His new owner, Charlie Foote, a retired firefighter turned dog trainer, was not initially heading for the Salem Animal Rescue League. He happened to drive by, stop and spot Baby, who will have a new name by tonight, he said.
“I instantly saw him and said, ‘I want that dog,'” he said.
Foote, of Derry, New Hampshire, has four other dogs at home and four children ages 6 to 12. Baby is already fitting in well, if still a little shy, he said Saturday afternoon.
“They have a bad reputation, a bad name,” he said. “I have a house full of little kids and these dogs are phenomenal.”
Lines quickly formed outside such places as the New Hampshire SPCA in Stratham, New Hampshire, Miami-Dade Florida Animal Services and Prince George’s Animal Services Facility in Upper Marlboro, Maryland. Red carpets were laid out so the new owners could be photographed with their furry friends.
The Farago family – Laura, Andrew and 7 1/2-year-old Aaron – left the New Hampshire SPCA with a new puppy, a black lab mix that does not yet have a new name. They had to put their older dog down in the spring.
“We couldn’t last any longer without a dog,” Laura Farago said. “And we wanted our son to grow up with a dog.” The three of them chose the puppy together, and Aaron was thrilled, she said.
“Oh yes,” she said. “He’s a little tired from the process, but yes.”
In Miami, 13-year-old Zipporah Currie said her new dog, Dolly, smelled like cookies.
The second adoption at the Ladew sanctuary in Oyster Bay was another kitten, Chase. Sarah Freeman and Matthew Boyle wanted a second cat to keep their 5-year-old adoptee Boo company.
“He’s wonderful,” Freeman said of Boo, who was also from the Ladew sanctuary. “He likes to watch the birdies out the window and he likes to hang out with us.”
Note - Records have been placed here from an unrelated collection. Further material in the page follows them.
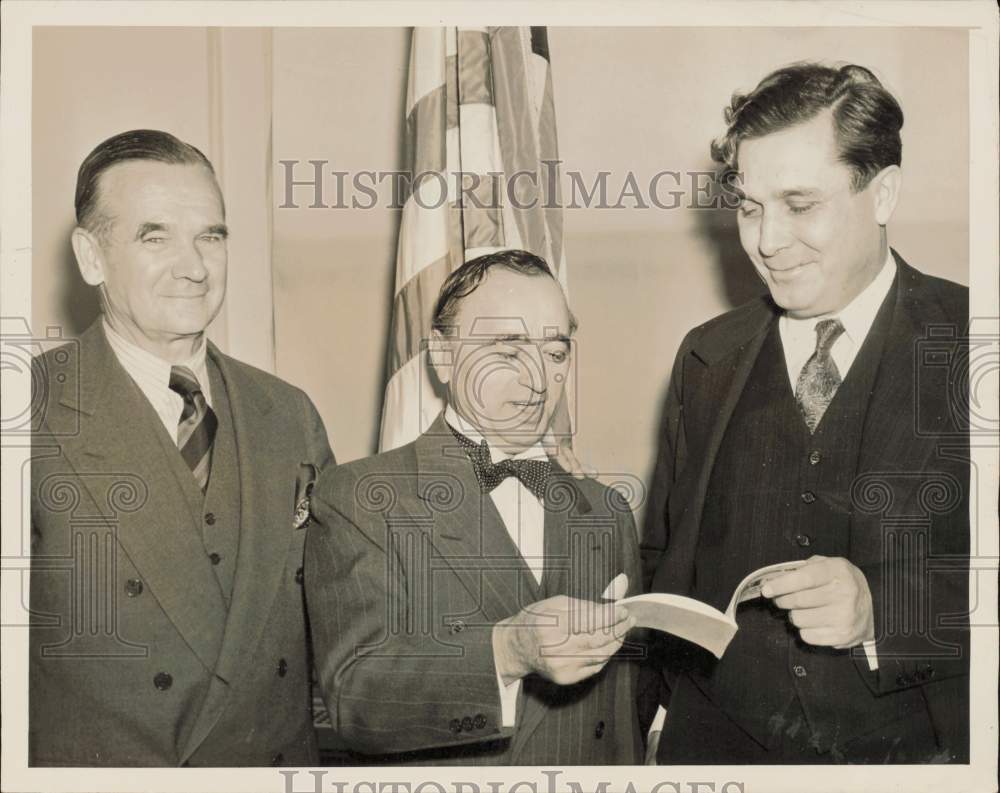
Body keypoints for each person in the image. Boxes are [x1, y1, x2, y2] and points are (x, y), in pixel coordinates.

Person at [641, 63, 969, 764]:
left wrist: (885, 610)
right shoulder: (706, 357)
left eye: (798, 202)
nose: (765, 240)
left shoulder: (975, 340)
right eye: (750, 205)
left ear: (882, 193)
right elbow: (662, 560)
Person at [29, 130, 335, 766]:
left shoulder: (288, 414)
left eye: (211, 236)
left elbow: (347, 618)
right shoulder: (27, 413)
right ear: (90, 257)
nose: (194, 265)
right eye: (155, 235)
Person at [305, 249, 642, 764]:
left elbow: (621, 722)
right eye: (508, 349)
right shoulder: (360, 498)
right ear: (442, 355)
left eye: (555, 352)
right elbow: (358, 703)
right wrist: (507, 651)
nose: (538, 378)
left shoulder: (605, 509)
At the Humane Society of Broward County in Fort Lauderdale, Florida, Minty went home with a new family after two years in a shelter. She had been brought to Florida three days ago from out of state.
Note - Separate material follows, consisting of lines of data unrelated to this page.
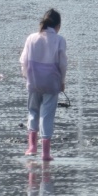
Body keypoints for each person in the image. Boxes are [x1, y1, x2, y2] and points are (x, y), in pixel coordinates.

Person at [20, 9, 67, 161]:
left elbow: (24, 62)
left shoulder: (31, 38)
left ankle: (32, 147)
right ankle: (45, 153)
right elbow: (63, 64)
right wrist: (62, 81)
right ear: (58, 26)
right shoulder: (59, 40)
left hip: (34, 80)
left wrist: (27, 77)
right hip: (51, 82)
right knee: (47, 115)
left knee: (33, 111)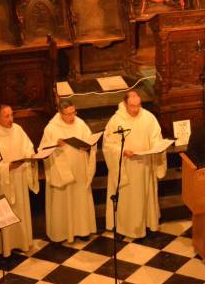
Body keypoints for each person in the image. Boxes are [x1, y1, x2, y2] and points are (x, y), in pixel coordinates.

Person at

By the end of the day, at least 20 shelters across the country reported they had been cleared of adoptable animals. About 7.6 million animals enter shelters across the country each year, 3.9 million dogs and 3.4 million cats, according to the American Society for the Prevention of Cruelty to Animals. Each year an equal number are adopted or euthanized, about 2.7 million in each case. About 649,000 strays are returned to their owners, the majority of them dogs.
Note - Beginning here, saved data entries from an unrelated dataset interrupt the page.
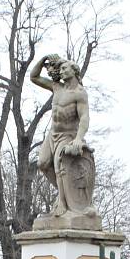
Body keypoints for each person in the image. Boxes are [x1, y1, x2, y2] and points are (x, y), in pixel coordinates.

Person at [30, 54, 96, 217]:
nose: (62, 71)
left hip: (68, 135)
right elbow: (34, 77)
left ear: (74, 71)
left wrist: (79, 139)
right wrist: (43, 59)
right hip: (53, 134)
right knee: (43, 164)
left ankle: (63, 204)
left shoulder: (80, 93)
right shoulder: (56, 87)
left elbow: (84, 118)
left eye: (65, 68)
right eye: (61, 69)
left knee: (60, 167)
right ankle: (65, 193)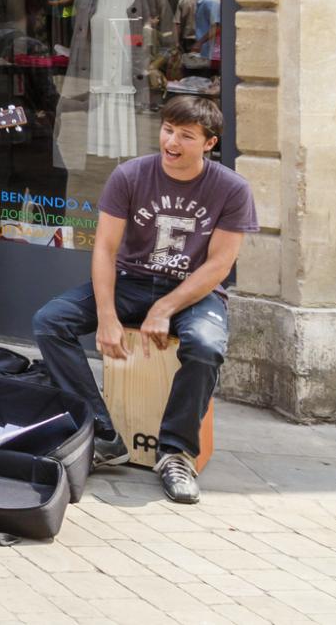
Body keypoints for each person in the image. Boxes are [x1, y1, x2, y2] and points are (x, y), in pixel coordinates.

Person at [33, 96, 253, 505]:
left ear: (209, 142)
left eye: (186, 136)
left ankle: (175, 452)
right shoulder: (130, 175)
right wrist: (106, 316)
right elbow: (104, 249)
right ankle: (103, 435)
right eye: (168, 130)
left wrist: (165, 307)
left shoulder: (231, 189)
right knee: (51, 320)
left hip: (193, 291)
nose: (172, 141)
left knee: (205, 346)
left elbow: (220, 265)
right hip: (131, 280)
Clear the Shelters began in North Texas as a partnership among NBC 5 Dallas-Fort Worth/KXAS, Telemundo 39 Dallas-Fort Worth/KXTX and dozens of North Texas animal shelters. More than 2,200 homeless animals were adopted in 2014, the most in a single day in North Texas.
Staab hopes that the adoption drive will become an annual event. A recurring drive can help make people aware of how important it is to spay and neuter their pets, she said. And the advance notice will give shelters time to raise money to offset that cost of spaying and neutering and vaccinations, she said.